Comecei a minha vida profissional na contravenção, depois virei
padeira. Tinha carteira assinada, direitos trabalhistas, mas o salário era uma
miséria para modelar tanta farinha de trigo em formato de pães fofinhos por
dentro e crocantes por fora. Uma delícia, por sinal. E o cheiro, quem é que
resiste àquilo às seis horas da manhã?
Naquela época, conheci o Osvaldo, que era
confeiteiro de mão-cheia. Ele, apesar de não ser nenhum príncipe saído das
histórias da Disney, conseguiu me encantar com tanta doçura. Que homem! Pena
que não durou tanto, pois logo me apareceu o Márcio.
Um
traste! Lindo, é verdade, mas que não vale meia dúzia de pães dormidos. Mas não
adianta ficar aqui lamentando o encanto que me arrebatou naquele tempo.
Apaixonada que estava, entreguei meu corpo ao miserável. Quanto à alma, devo
tê-la ofertado ao Diabo em troca do vil metal.
Se me arrendo do que fiz? Pra que fingir
diante de tanta hipocrisia que me rodeia? Sejamos francos. Quem, em santa
consciência, não trocaria um amor verdadeiro, se é que ele realmente exista
mesmo, por uma vida regada ao luxo e, não raro, à própria luxúria? Se a
ganância faz parte do pacote? Não serei eu a afrontar a sua inteligência com
mentiras.
É óbvio que amo a vida que levo. No entanto, isso não é capaz de refutar
o ódio que sinto de mim mesma. Que sou uma crápula, não resta qualquer faísca
de dúvida. É o que sou e, portanto, sou obrigada a conviver com tamanha
pecha.
Ontem acordei disposta a fazer algo diferente. Recusei quatro ou cinco
convites para almoçar e um tanto para jantar. Dispensei Carlos, meu motorista
particular, do seu ofício por um dia. Que descansasse do trânsito e fosse
curtir a folga inesperada como quisesse. Quanto a mim, tomei a decisão de visitar
meu passado.
— Bom dia! Aqui ainda serve aquele
brigadeiro especial?
— Shirley! Há quanto tempo!
— Não sabia que você havia se tornado balconista, Osvaldo.
— Não soube?
— Do quê?
— Seu Ernesto faleceu.
— Nossa! Não sabia.
—
Pois é. Os filhos não quiseram tocar a padaria. Eu tinha um dinheirinho
guardado e, então, comprei o estabelecimento.

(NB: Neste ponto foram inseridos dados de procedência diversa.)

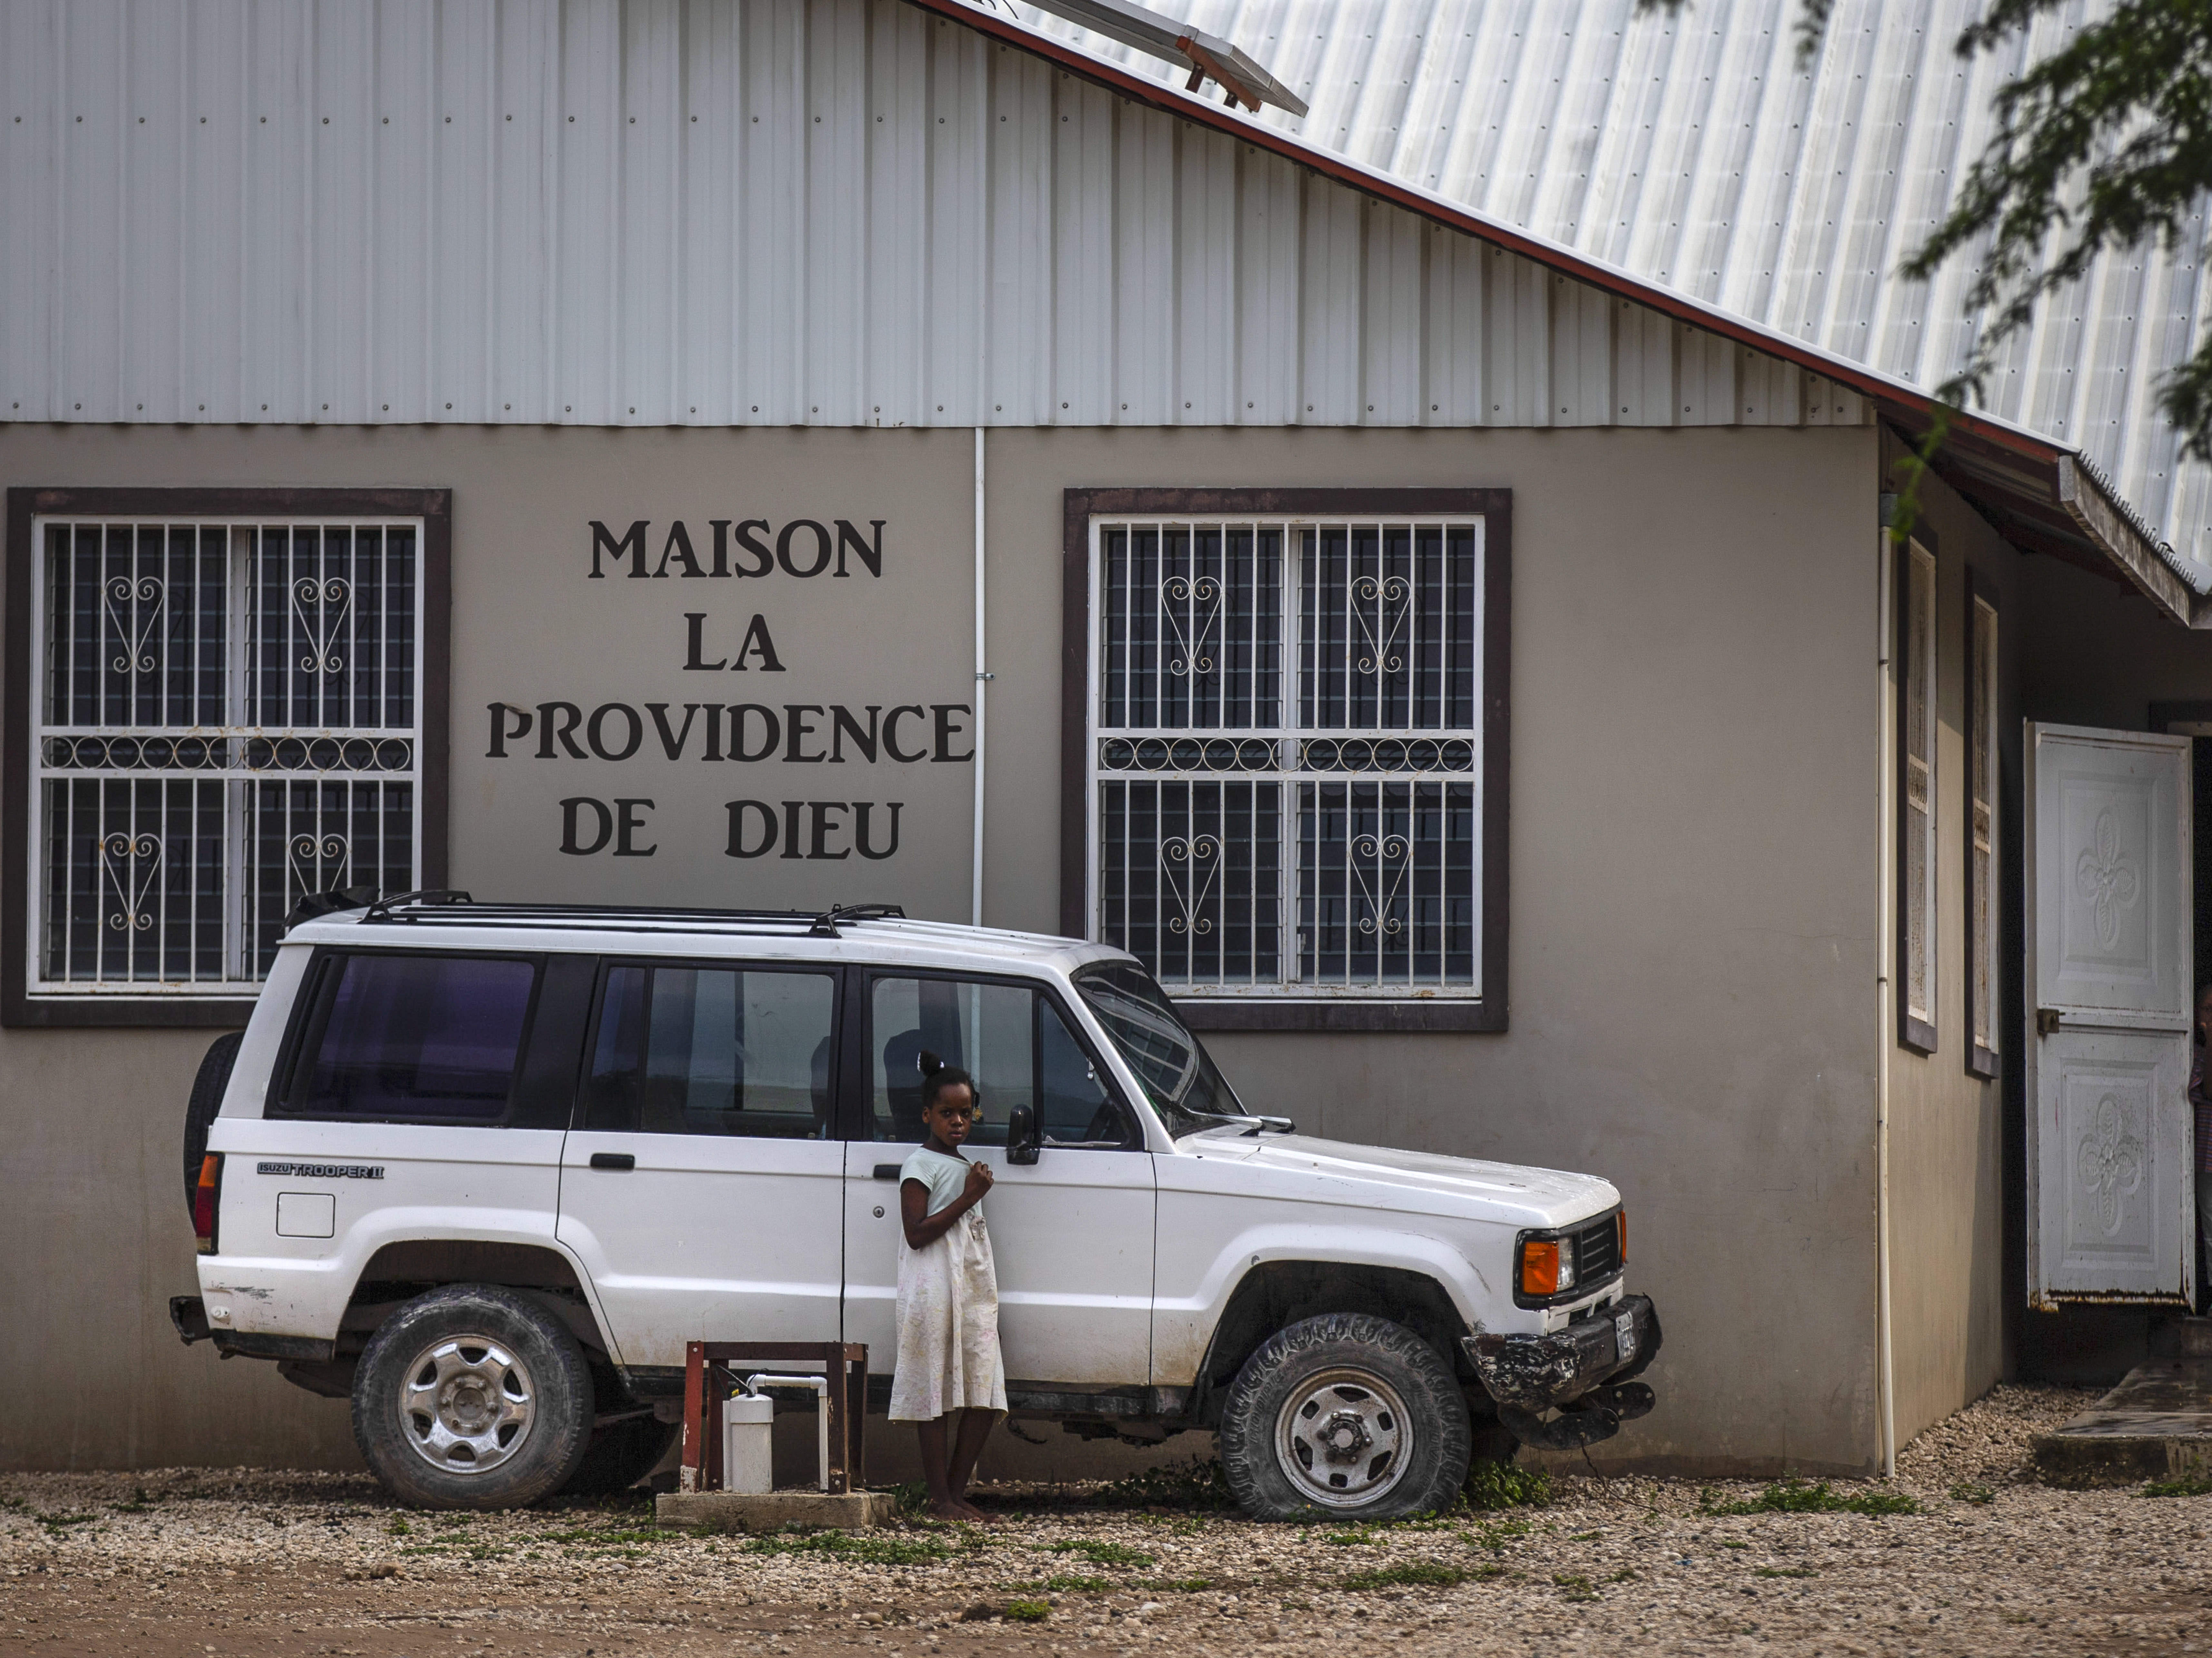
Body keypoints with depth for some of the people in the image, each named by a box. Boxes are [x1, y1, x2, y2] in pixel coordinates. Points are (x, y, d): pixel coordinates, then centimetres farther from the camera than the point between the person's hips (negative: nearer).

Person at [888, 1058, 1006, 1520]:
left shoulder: (964, 1167, 22)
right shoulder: (921, 1166, -5)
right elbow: (917, 1234, -16)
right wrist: (969, 1198, -15)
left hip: (974, 1291, 8)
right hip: (934, 1292, -8)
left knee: (984, 1397, 2)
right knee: (935, 1396, -6)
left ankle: (956, 1491, 9)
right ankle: (940, 1499, -5)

— Hum! Então, agora você é o patrão.
— De certo modo, é isso.
Enquanto degustava dois brigadeiros, muitas recordações passaram
pela minha mente. Já estava quase de saída, quando o Osvaldo me convidou para
almoçar. Se aceitei? Nem perguntei qual seria o cardápio, ainda mais diante
daquele sorriso lindo.
Osvaldo, apesar de
não possuir feições perfeitas, sempre cuidou muito bem dos dentes. Tem um leve
diastema nos dentes superiores, o que lhe confere certo ar de ingenuidade. Um
charme, como minha falecida avó costumava dizer.
Comemos um simples macarrão ao alho e óleo no pequeno apartamento,
que fica logo acima da padaria. É engraçado que há muito tempo não comia
tamanha iguaria da classe trabalhadora. Osvaldo preparou enquanto conversávamos
trivialidades.
— Shirley, desculpe por não
te oferecer algo mais condizente.
— Não se preocupe. Estou adorando! Esse
macarrão tá muito bom!
Poderíamos ter ido para cama, caso não fosse um resquício de dignidade
que percebi em mim. Não porque eu não quisesse, ainda mais depois de ser
tratada como uma rainha por aquele plebeu. E que plebeu! Entretanto, Osvaldo
não mereceria ser tratado como alguém descartável. Ele nunca foi desse tipo, e
eu admiro tamanha honestidade.
Antes de nos despedirmos, ainda tomamos
um picolé de frutas na padaria. Foi então que o meu ex-amor me perguntou como
era trabalhar como assessora na Câmara dos Deputados.
— Eita, lugarzinho pra ter gente que gosta de se aventurar a fazer coisa errada.
- Nota de esclarecimento: O conto "Nunca fui santa" foi publicado por Notibras no dia 6/2/2025.